» **Task requirements**
Transcribe the text of the records below line for line, without altering any word, and omit the pictures from your answer.

» **Recorded data**
==================================================
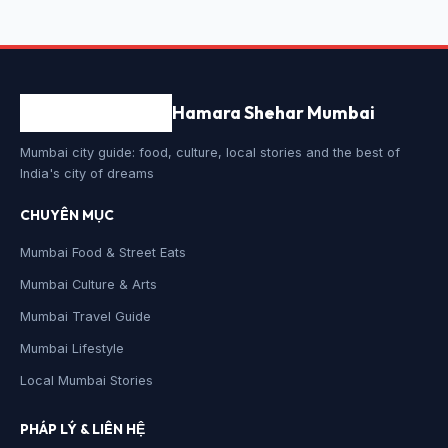
Hamara Shehar Mumbai
Mumbai city guide: food, culture, local stories and the best of
India's city of dreams
CHUYÊN MỤC
Mumbai Food & Street Eats
Mumbai Culture & Arts
Mumbai Travel Guide
Mumbai Lifestyle
Local Mumbai Stories
PHÁP LÝ & LIÊN HỆ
==================================================
» **Solution below**
Hamara Shehar Mumbai
Mumbai city guide: food, culture, local stories and the best of
India's city of dreams
CHUYÊN MỤC
Mumbai Food & Street Eats
Mumbai Culture & Arts
Mumbai Travel Guide
Mumbai Lifestyle
Local Mumbai Stories
PHÁP LÝ & LIÊN HỆ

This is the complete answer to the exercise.